Une noix, une sardine, quelques graines de lin, une huile de poisson ou de microalgues. Des aliments très différents, mais un même mot revient : oméga-3.
Pourtant, derrière ce nom se cachent plusieurs molécules. L'une vient surtout du monde végétal. Une autre possède ses propres rôles dans l'organisme. La troisième se retrouve jusque dans notre cerveau et notre rétine.
ALA, EPA, DHA : trois molécules de la même famille, reliées entre elles, mais loin d'être identiques.
Pourquoi les appelle-t-on tous « oméga-3 » ?

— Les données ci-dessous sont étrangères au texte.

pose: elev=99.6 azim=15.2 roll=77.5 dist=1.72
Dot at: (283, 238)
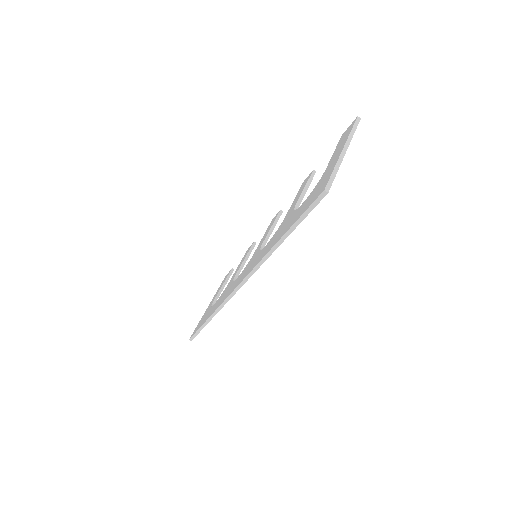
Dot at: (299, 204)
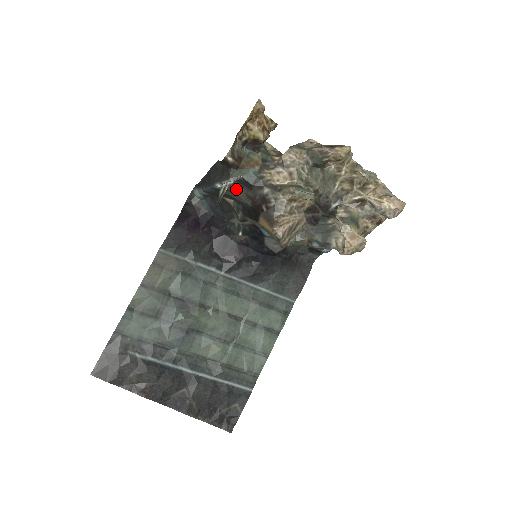
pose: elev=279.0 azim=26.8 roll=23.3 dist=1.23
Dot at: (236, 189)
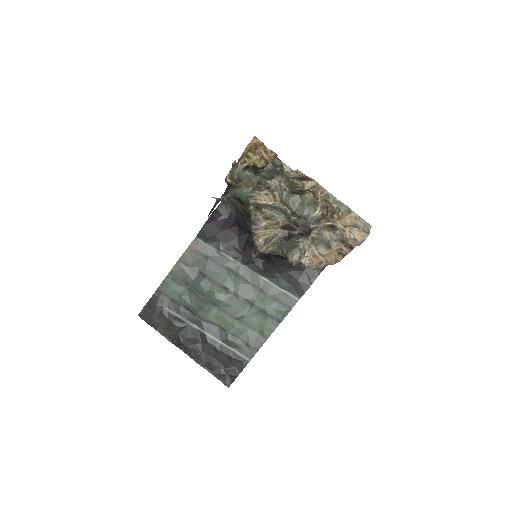
Dot at: (235, 203)
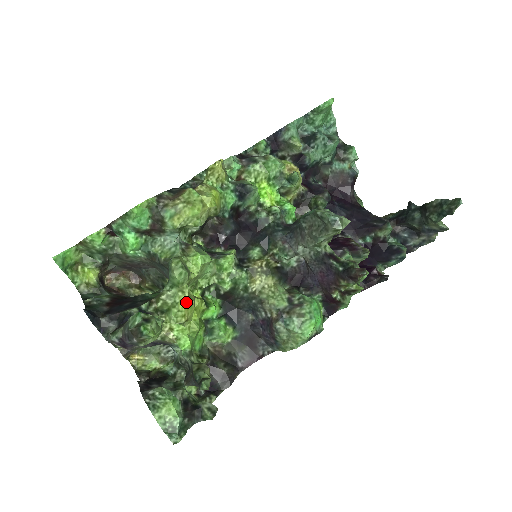
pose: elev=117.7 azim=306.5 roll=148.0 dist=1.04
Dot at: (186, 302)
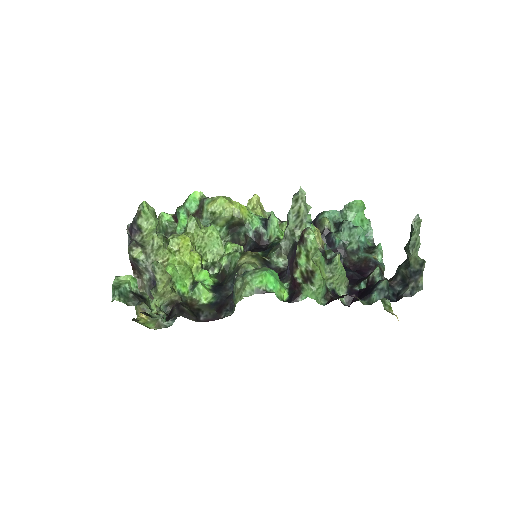
Dot at: (185, 238)
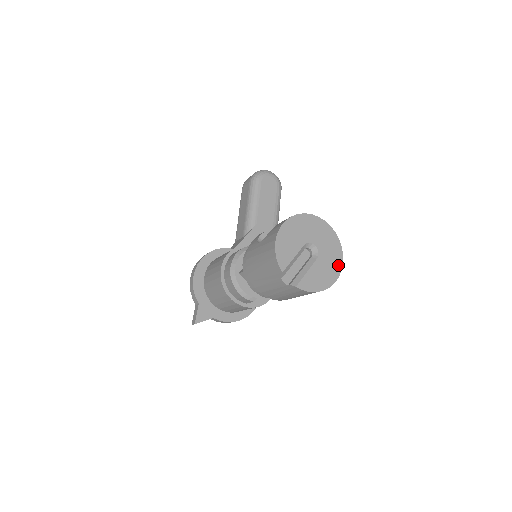
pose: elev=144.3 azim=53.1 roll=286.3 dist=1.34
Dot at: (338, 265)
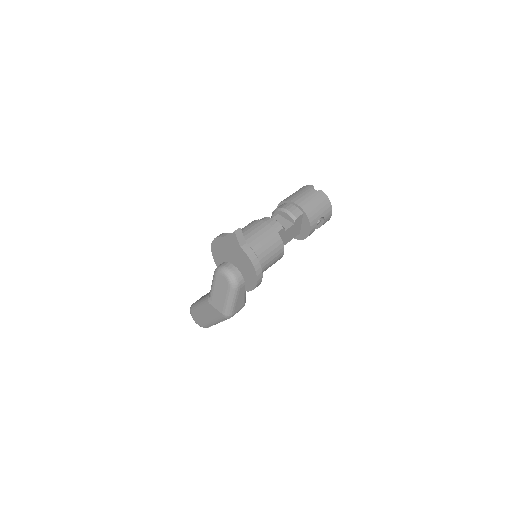
Dot at: occluded
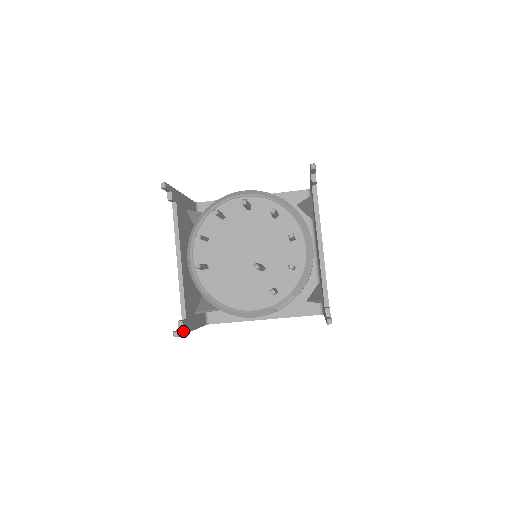
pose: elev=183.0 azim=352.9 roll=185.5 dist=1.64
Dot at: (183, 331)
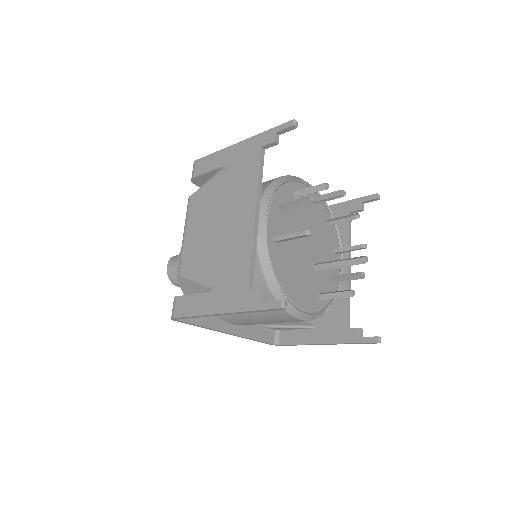
Dot at: (265, 306)
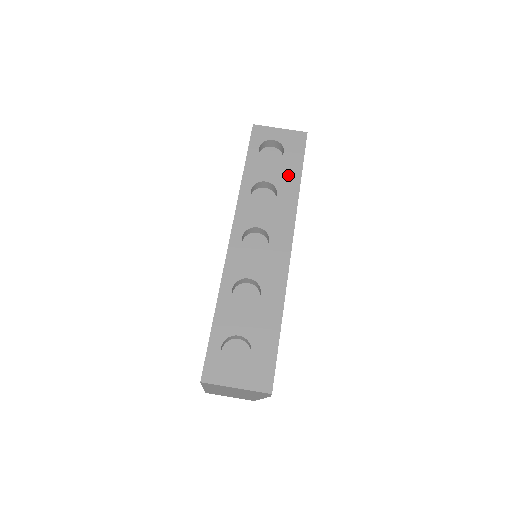
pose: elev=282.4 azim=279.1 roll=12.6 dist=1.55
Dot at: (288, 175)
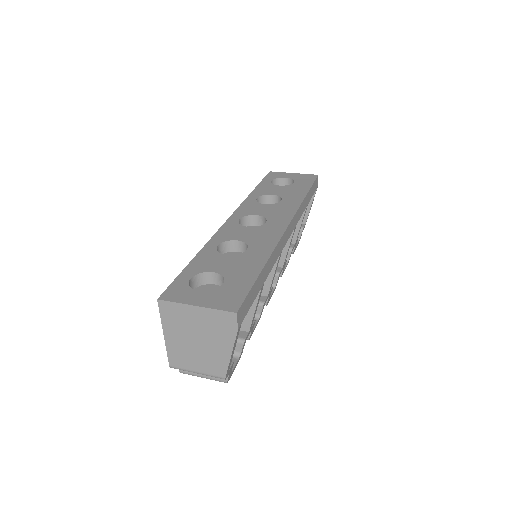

« Oméga-3 » est avant tout un nom de famille. Ces acides gras polyinsaturés ont une forme particulière, avec plusieurs petits « coudes » le long de leur molécule. Le chiffre 3 indique simplement l'endroit où apparaît le premier de ces coudes en partant d'une extrémité. Dans le cas des oméga-3, le premier coude est en troisième position à partir de cette extrémité, pour les oméga-6 il est à la sixième position et à la neuvième position pour les oméga-9.
Pas besoin d'aller plus loin dans la chimie pour comprendre l'essentiel. Dire « oméga-3 » revient un peu à dire « fruits » : une pomme et une mangue appartiennent à la même famille, sans être identiques ni nous apporter exactement les mêmes choses.
Pour les oméga-3, c'est pareil. En nutrition, trois noms reviennent surtout : ALA, EPA et DHA. Et chacun mérite son propre portrait.
L'ALA : celui que notre organisme ne sait pas fabriquer
L'ALA, ou acide alpha-linolénique — le « petit » oméga-3 de la famille, celui par lequel tout commence —, possède une particularité fondamentale : notre organisme ne sait pas le fabriquer. Il doit donc venir de notre alimentation, notamment des noix, des graines de lin ou de certaines huiles végétales : il est dit indispensable.
Cette idée nous paraît aujourd'hui évidente. Pourtant, il y a un siècle, les scientifiques ne savaient même pas encore que certains acides gras étaient indispensables.
Dans les années 1920, en étudiant ce qui se passait lorsqu'on retirait presque toutes les graisses de l'alimentation, des chercheurs ont pensé avoir découvert un nouveau facteur proche d'une vitamine. Ils l'ont d'ailleurs provisoirement baptisé « vitamine F ». Ils ont compris ensuite qu'il ne s'agissait pas d'une vitamine, mais d'acides gras : l'ALA en fait partie.
Et il ne sert pas seulement de point de départ à d'autres oméga-3. Il possède son propre intérêt nutritionnel, notamment au niveau cardiovasculaire : une consommation quotidienne de 2 g d'ALA contribue au maintien d'une cholestérolémie normale.

L'EPA : un oméga-3 marin avec sa propre histoire
L'EPA, ou acide eicosapentaénoïque, nous emmène davantage du côté marin. On le retrouve notamment dans les poissons gras et, plus largement, dans la chaîne alimentaire marine.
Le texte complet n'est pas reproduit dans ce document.